Arrange every line of the rows below as a numbered list, skipping blank lines. Leave the pictures out of your answer.

━━━ DATASET ENTRIES ━━━

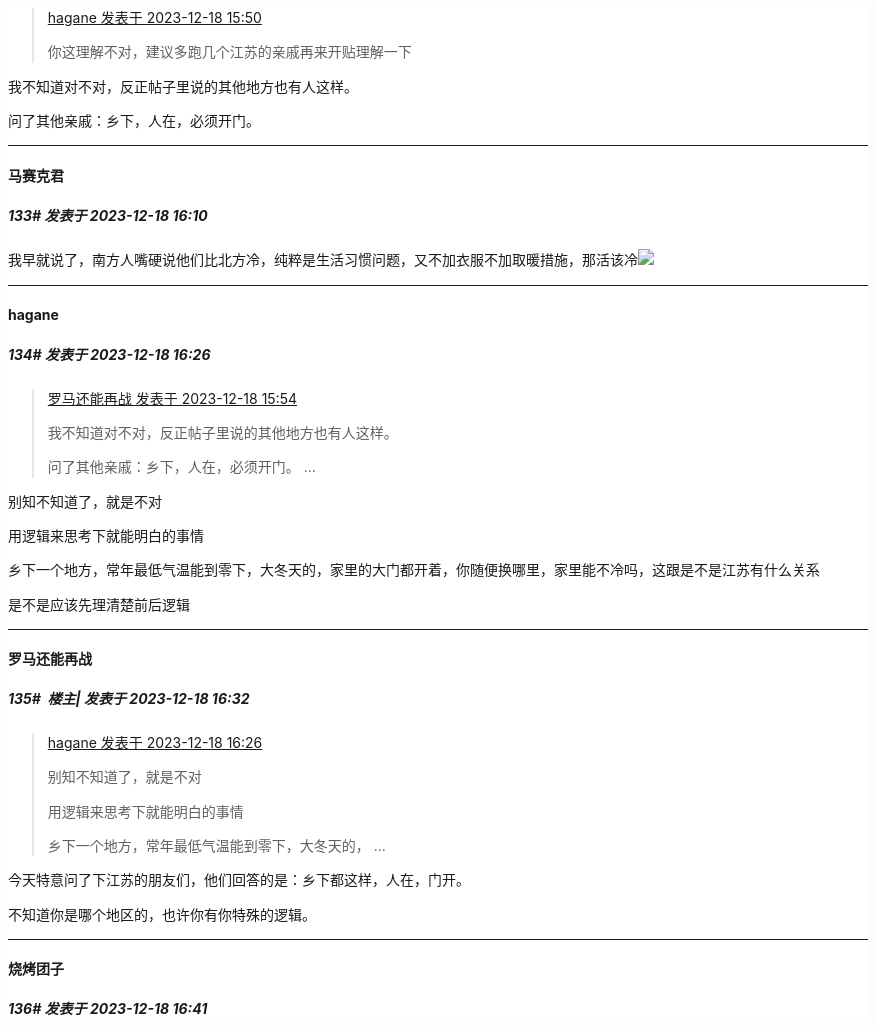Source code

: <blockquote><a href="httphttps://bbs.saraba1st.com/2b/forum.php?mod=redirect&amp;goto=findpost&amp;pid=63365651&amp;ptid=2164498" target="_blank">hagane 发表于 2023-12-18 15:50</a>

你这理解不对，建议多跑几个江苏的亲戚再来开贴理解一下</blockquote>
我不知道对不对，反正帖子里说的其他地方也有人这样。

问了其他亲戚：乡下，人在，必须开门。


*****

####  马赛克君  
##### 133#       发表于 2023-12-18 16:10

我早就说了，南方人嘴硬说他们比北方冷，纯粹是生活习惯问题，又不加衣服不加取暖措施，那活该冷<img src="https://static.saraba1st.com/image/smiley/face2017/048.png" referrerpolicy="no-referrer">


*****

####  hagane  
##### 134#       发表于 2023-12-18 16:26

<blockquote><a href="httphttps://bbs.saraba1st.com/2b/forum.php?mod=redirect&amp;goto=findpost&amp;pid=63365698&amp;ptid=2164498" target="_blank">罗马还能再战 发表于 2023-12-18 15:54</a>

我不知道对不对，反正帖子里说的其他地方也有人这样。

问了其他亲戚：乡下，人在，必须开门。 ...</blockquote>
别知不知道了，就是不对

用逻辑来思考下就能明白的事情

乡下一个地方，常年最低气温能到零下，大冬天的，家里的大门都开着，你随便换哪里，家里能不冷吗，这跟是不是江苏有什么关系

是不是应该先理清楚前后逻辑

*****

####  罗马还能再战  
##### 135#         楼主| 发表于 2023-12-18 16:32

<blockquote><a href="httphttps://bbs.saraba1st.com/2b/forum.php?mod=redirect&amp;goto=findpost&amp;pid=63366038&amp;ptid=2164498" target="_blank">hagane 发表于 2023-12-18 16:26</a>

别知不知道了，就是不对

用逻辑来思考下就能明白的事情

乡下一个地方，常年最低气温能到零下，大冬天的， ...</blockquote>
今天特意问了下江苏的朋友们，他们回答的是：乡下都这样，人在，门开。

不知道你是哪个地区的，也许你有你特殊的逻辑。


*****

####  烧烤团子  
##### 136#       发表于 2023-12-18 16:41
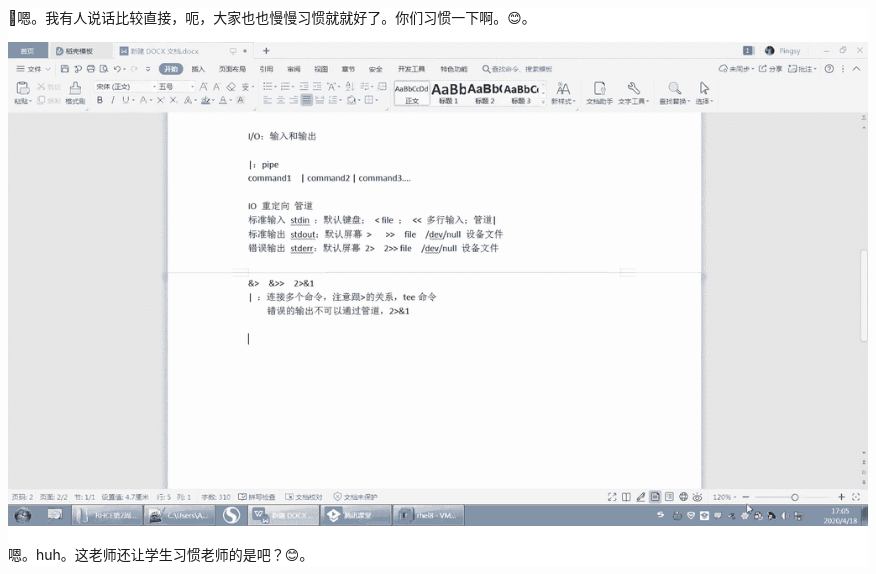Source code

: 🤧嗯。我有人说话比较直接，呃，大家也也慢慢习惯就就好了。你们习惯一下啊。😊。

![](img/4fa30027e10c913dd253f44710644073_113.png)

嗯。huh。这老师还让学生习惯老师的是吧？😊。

━━━

## RESPONSE TO THIS TASK
1. Source code
2. : <blockquote><a href="httphttps://bbs.saraba1st.com/2b/forum.php?mod=redirect&amp;goto=findpost&amp;pid=63365651&amp;ptid=2164498" target="_blank">hagane 发表于 2023-12-18 15:50</a>
3. 你这理解不对，建议多跑几个江苏的亲戚再来开贴理解一下</blockquote>
4. 我不知道对不对，反正帖子里说的其他地方也有人这样。
5. 问了其他亲戚：乡下，人在，必须开门。
6. *****
7. ####  马赛克君  
8. ##### 133#       发表于 2023-12-18 16:10
9. 我早就说了，南方人嘴硬说他们比北方冷，纯粹是生活习惯问题，又不加衣服不加取暖措施，那活该冷<img src="https://static.saraba1st.com/image/smiley/face2017/048.png" referrerpolicy="no-referrer">
10. *****
11. ####  hagane  
12. ##### 134#       发表于 2023-12-18 16:26
13. <blockquote><a href="httphttps://bbs.saraba1st.com/2b/forum.php?mod=redirect&amp;goto=findpost&amp;pid=63365698&amp;ptid=2164498" target="_blank">罗马还能再战 发表于 2023-12-18 15:54</a>
14. 我不知道对不对，反正帖子里说的其他地方也有人这样。
15. 问了其他亲戚：乡下，人在，必须开门。 ...</blockquote>
16. 别知不知道了，就是不对
17. 用逻辑来思考下就能明白的事情
18. 乡下一个地方，常年最低气温能到零下，大冬天的，家里的大门都开着，你随便换哪里，家里能不冷吗，这跟是不是江苏有什么关系
19. 是不是应该先理清楚前后逻辑
20. *****
21. ####  罗马还能再战  
22. ##### 135#         楼主| 发表于 2023-12-18 16:32
23. <blockquote><a href="httphttps://bbs.saraba1st.com/2b/forum.php?mod=redirect&amp;goto=findpost&amp;pid=63366038&amp;ptid=2164498" target="_blank">hagane 发表于 2023-12-18 16:26</a>
24. 别知不知道了，就是不对
25. 用逻辑来思考下就能明白的事情
26. 乡下一个地方，常年最低气温能到零下，大冬天的， ...</blockquote>
27. 今天特意问了下江苏的朋友们，他们回答的是：乡下都这样，人在，门开。
28. 不知道你是哪个地区的，也许你有你特殊的逻辑。
29. *****
30. ####  烧烤团子  
31. ##### 136#       发表于 2023-12-18 16:41
32. Source code
33. : 🤧嗯。我有人说话比较直接，呃，大家也也慢慢习惯就就好了。你们习惯一下啊。😊。
34. ![](img/4fa30027e10c913dd253f44710644073_113.png)
35. 嗯。huh。这老师还让学生习惯老师的是吧？😊。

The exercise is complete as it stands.